El gato (Felis catus, Linneo) se caracteriza por su cabeza redonda, poseer cinco dedos en las extremidades anteriores y cuatro en las posteriores, cola larga y la carencia del hueso de la clavícula lo cual le facilita movimientos increíbles al brazo y pasar su cuerpo por espacios tan estrechos que asombran nuestros ojos, lógica y sentidos. Su morfofisiología le permite dar saltos elevados, caminar por aleros estrechos, visualizar en un campo de 280 grados, solo restando su propia nuca. Su cualidad anatómica distintiva son las uñas retractiles que al cerrarse de conjunto forman la garra, con las cuales se defiende, ataca e inmoviliza las carnes para comerlas. Un viejo decir, enuncia “Dios creó al gato para que el hombre pudiera acariciar al tigre”. Es susceptible a bacterias, pulgas y el virus de la rabia, a cambio, nos protege de ratas, serpientes y otras sabandijas.
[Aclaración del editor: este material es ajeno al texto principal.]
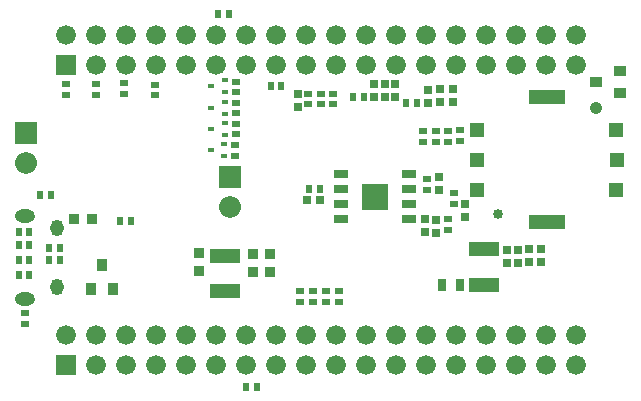
<source format=gbr>
G04 #@! TF.FileFunction,Soldermask,Bot*
%FSLAX46Y46*%
G04 Gerber Fmt 4.6, Leading zero omitted, Abs format (unit mm)*
G04 Created by KiCad (PCBNEW 4.0.6) date 10/14/17 16:46:59*
%MOMM*%
%LPD*%
G01*
G04 APERTURE LIST*
%ADD10C,0.100000*%
%ADD11R,0.652400X1.052400*%
%ADD12C,0.852400*%
%ADD13R,1.252400X1.152400*%
%ADD14R,3.152400X1.152400*%
%ADD15C,1.052400*%
%ADD16O,1.102400X1.402400*%
%ADD17O,1.702400X1.152400*%
%ADD18R,0.552400X0.752400*%
%ADD19R,0.592400X0.452400*%
%ADD20R,0.752400X0.552400*%
%ADD21R,0.652400X0.752400*%
%ADD22R,0.902400X0.952400*%
%ADD23C,1.676400*%
%ADD24R,1.676400X1.676400*%
%ADD25R,0.752400X0.652400*%
%ADD26R,2.652400X1.152400*%
%ADD27R,1.852400X1.852400*%
%ADD28O,1.852400X1.852400*%
%ADD29R,1.200000X1.200000*%
%ADD30R,1.300000X0.700000*%
%ADD31R,1.052400X0.952400*%
%ADD32R,0.952400X0.902400*%
%ADD33R,0.952400X1.052400*%
G04 APERTURE END LIST*
D10*
D11*
X158762000Y-112204500D03*
X160262000Y-112204500D03*
D12*
X163490000Y-106200000D03*
D13*
X173540000Y-104140000D03*
X173590000Y-101600000D03*
X173540000Y-99060000D03*
X161740000Y-99060000D03*
X161740000Y-101600000D03*
X161740000Y-104140000D03*
D14*
X167640000Y-106900000D03*
X167640000Y-96300000D03*
D15*
X171790000Y-97200000D03*
D16*
X126207500Y-107347500D03*
X126207500Y-112347500D03*
D17*
X123507500Y-106347500D03*
X123507500Y-113347500D03*
D18*
X126434000Y-110109000D03*
X125534000Y-110109000D03*
D19*
X140343500Y-101274500D03*
X140343500Y-100274500D03*
X139183500Y-100774500D03*
D20*
X141351000Y-98546500D03*
X141351000Y-99446500D03*
X148526500Y-96906500D03*
X148526500Y-96006500D03*
X149542500Y-96006500D03*
X149542500Y-96906500D03*
X147447000Y-96906500D03*
X147447000Y-96006500D03*
D21*
X146558000Y-95991500D03*
X146558000Y-97091500D03*
D18*
X144266500Y-95313500D03*
X145166500Y-95313500D03*
D22*
X138239500Y-110986000D03*
X138239500Y-109486000D03*
D23*
X170091100Y-116433600D03*
X170091100Y-118973600D03*
X167551100Y-116433600D03*
X167551100Y-118973600D03*
X165011100Y-116433600D03*
X165011100Y-118973600D03*
X162471100Y-116433600D03*
X162471100Y-118973600D03*
X159931100Y-116433600D03*
X159931100Y-118973600D03*
X157391100Y-116433600D03*
X157391100Y-118973600D03*
X154851100Y-116433600D03*
X154851100Y-118973600D03*
X152311100Y-116433600D03*
X152311100Y-118973600D03*
X149771100Y-116433600D03*
X149771100Y-118973600D03*
X147231100Y-116433600D03*
X147231100Y-118973600D03*
X144691100Y-116433600D03*
X144691100Y-118973600D03*
X142151100Y-116433600D03*
X142151100Y-118973600D03*
X139611100Y-116433600D03*
X139611100Y-118973600D03*
X137071100Y-116433600D03*
X137071100Y-118973600D03*
X134531100Y-116433600D03*
X134531100Y-118973600D03*
X131991100Y-116433600D03*
X131991100Y-118973600D03*
X129451100Y-116433600D03*
X129451100Y-118973600D03*
X126911100Y-116433600D03*
D24*
X126911100Y-118973600D03*
D23*
X170091100Y-91033600D03*
X170091100Y-93573600D03*
X167551100Y-91033600D03*
X167551100Y-93573600D03*
X165011100Y-91033600D03*
X165011100Y-93573600D03*
X162471100Y-91033600D03*
X162471100Y-93573600D03*
X159931100Y-91033600D03*
X159931100Y-93573600D03*
X157391100Y-91033600D03*
X157391100Y-93573600D03*
X154851100Y-91033600D03*
X154851100Y-93573600D03*
X152311100Y-91033600D03*
X152311100Y-93573600D03*
X149771100Y-91033600D03*
X149771100Y-93573600D03*
X147231100Y-91033600D03*
X147231100Y-93573600D03*
X144691100Y-91033600D03*
X144691100Y-93573600D03*
X142151100Y-91033600D03*
X142151100Y-93573600D03*
X139611100Y-91033600D03*
X139611100Y-93573600D03*
X137071100Y-91033600D03*
X137071100Y-93573600D03*
X134531100Y-91033600D03*
X134531100Y-93573600D03*
X131991100Y-91033600D03*
X131991100Y-93573600D03*
X129451100Y-91033600D03*
X129451100Y-93573600D03*
X126911100Y-91033600D03*
D24*
X126911100Y-93573600D03*
D21*
X153035000Y-96266000D03*
X153035000Y-95166000D03*
X153924000Y-96266000D03*
X153924000Y-95166000D03*
X154813000Y-96244500D03*
X154813000Y-95144500D03*
X158623000Y-96710500D03*
X158623000Y-95610500D03*
D22*
X144208500Y-109613000D03*
X144208500Y-111113000D03*
D21*
X157607000Y-96752500D03*
X157607000Y-95652500D03*
X159702500Y-96689000D03*
X159702500Y-95589000D03*
D22*
X142811500Y-109613000D03*
X142811500Y-111113000D03*
D21*
X158305500Y-107780000D03*
X158305500Y-106680000D03*
X157353000Y-107738000D03*
X157353000Y-106638000D03*
D25*
X147341500Y-105029000D03*
X148441500Y-105029000D03*
D21*
X158559500Y-103018500D03*
X158559500Y-104118500D03*
X160718500Y-106468000D03*
X160718500Y-105368000D03*
D26*
X162369500Y-112180500D03*
X162369500Y-109180500D03*
D21*
X167132000Y-110278000D03*
X167132000Y-109178000D03*
X164274500Y-110299500D03*
X164274500Y-109199500D03*
X165227000Y-110299500D03*
X165227000Y-109199500D03*
X166179500Y-110278000D03*
X166179500Y-109178000D03*
D18*
X123830500Y-107696000D03*
X122930500Y-107696000D03*
X123830500Y-110109000D03*
X122930500Y-110109000D03*
X123830500Y-108775500D03*
X122930500Y-108775500D03*
D20*
X159766000Y-105352000D03*
X159766000Y-104452000D03*
X157543500Y-104145500D03*
X157543500Y-103245500D03*
D18*
X148405000Y-104076500D03*
X147505000Y-104076500D03*
D20*
X159258000Y-106611000D03*
X159258000Y-107511000D03*
D27*
X123571000Y-99314000D03*
D28*
X123571000Y-101854000D03*
D18*
X131503000Y-106743500D03*
X132403000Y-106743500D03*
X152146000Y-96266000D03*
X151246000Y-96266000D03*
X124772000Y-104584500D03*
X125672000Y-104584500D03*
D20*
X123507500Y-115506500D03*
X123507500Y-114606500D03*
X141351000Y-96774000D03*
X141351000Y-97674000D03*
X141351000Y-94985000D03*
X141351000Y-95885000D03*
D18*
X156660000Y-96774000D03*
X155760000Y-96774000D03*
X122930500Y-111315500D03*
X123830500Y-111315500D03*
X126439500Y-109029500D03*
X125539500Y-109029500D03*
X143071000Y-120840500D03*
X142171000Y-120840500D03*
D20*
X160337500Y-99118000D03*
X160337500Y-100018000D03*
X158242000Y-99181500D03*
X158242000Y-100081500D03*
X157162500Y-99181500D03*
X157162500Y-100081500D03*
X159258000Y-99181500D03*
X159258000Y-100081500D03*
D18*
X140721500Y-89281000D03*
X139821500Y-89281000D03*
D20*
X147828000Y-113607000D03*
X147828000Y-112707000D03*
X150050500Y-113607000D03*
X150050500Y-112707000D03*
X148971000Y-113607000D03*
X148971000Y-112707000D03*
X146748500Y-113607000D03*
X146748500Y-112707000D03*
D29*
X152606500Y-105219500D03*
D30*
X150206500Y-106624500D03*
X150206500Y-105354500D03*
X150206500Y-104084500D03*
X150206500Y-102814500D03*
X156006500Y-102814500D03*
X156006500Y-104084500D03*
X156006500Y-105354500D03*
X156006500Y-106624500D03*
D29*
X153606500Y-105219500D03*
X152606500Y-104219500D03*
X153606500Y-104219500D03*
D31*
X173847000Y-94046000D03*
X173847000Y-95946000D03*
X171847000Y-94996000D03*
D32*
X129147000Y-106616500D03*
X127647000Y-106616500D03*
D26*
X140398500Y-109712500D03*
X140398500Y-112712500D03*
D33*
X130932000Y-112522000D03*
X129032000Y-112522000D03*
X129982000Y-110522000D03*
D19*
X140398500Y-97710500D03*
X140398500Y-96710500D03*
X139238500Y-97210500D03*
X140415500Y-95877000D03*
X140415500Y-94877000D03*
X139255500Y-95377000D03*
X140407000Y-99496500D03*
X140407000Y-98496500D03*
X139247000Y-98996500D03*
D20*
X131889500Y-95117500D03*
X131889500Y-96017500D03*
X134493000Y-95244500D03*
X134493000Y-96144500D03*
X141287500Y-100388000D03*
X141287500Y-101288000D03*
X129476500Y-95181000D03*
X129476500Y-96081000D03*
X126936500Y-95181000D03*
X126936500Y-96081000D03*
D27*
X140843000Y-103060500D03*
D28*
X140843000Y-105600500D03*
M02*

</source>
Si en vida libre es un animal de armas tomar, tras su domesticación se ha convertido en dócil mascota hogareña al punto, que en algunos países ya supera en número al perro en los hogares. Es uno de los animales más difundidos de nuestro planeta. Animal Planet le conceden el noveno lugar. No hay país, ni ciudad, ni pueblito alguno carente de gatos. En Cuba precolombina no existían. Llegaron con los colonizadores y luego con los emigrantes llegados a lo largo de cuatro siglos. Los cubanos y muy en especial, los habaneros, aceptaron criarlos, pero a su manera: comida en la escudilla, agua en un pozuelo y lo demás es conocido: duermen a la intemperie, en la noche disfrutan los placeres de una reunión gatuna y con los primeros rayos de sol, se hacen ver en casa. Mis lectores saben de la existencia de gatos negros, amarillos, blancos y gatos con dos o tres colores; de gatos tranquilos, flemáticos, que pasan sus dientes una y otra vez sobre nuestra mano sin causarnos un arañazo. También saben de persas, siameses y gatos arrabaleros; de mininos callejeros que solo Dios sabe cómo logran la comida de cada día, y gatos alabados por sus amos, bien nutridos y, hasta mimados más allá de lo racional. ¡Nos vemos!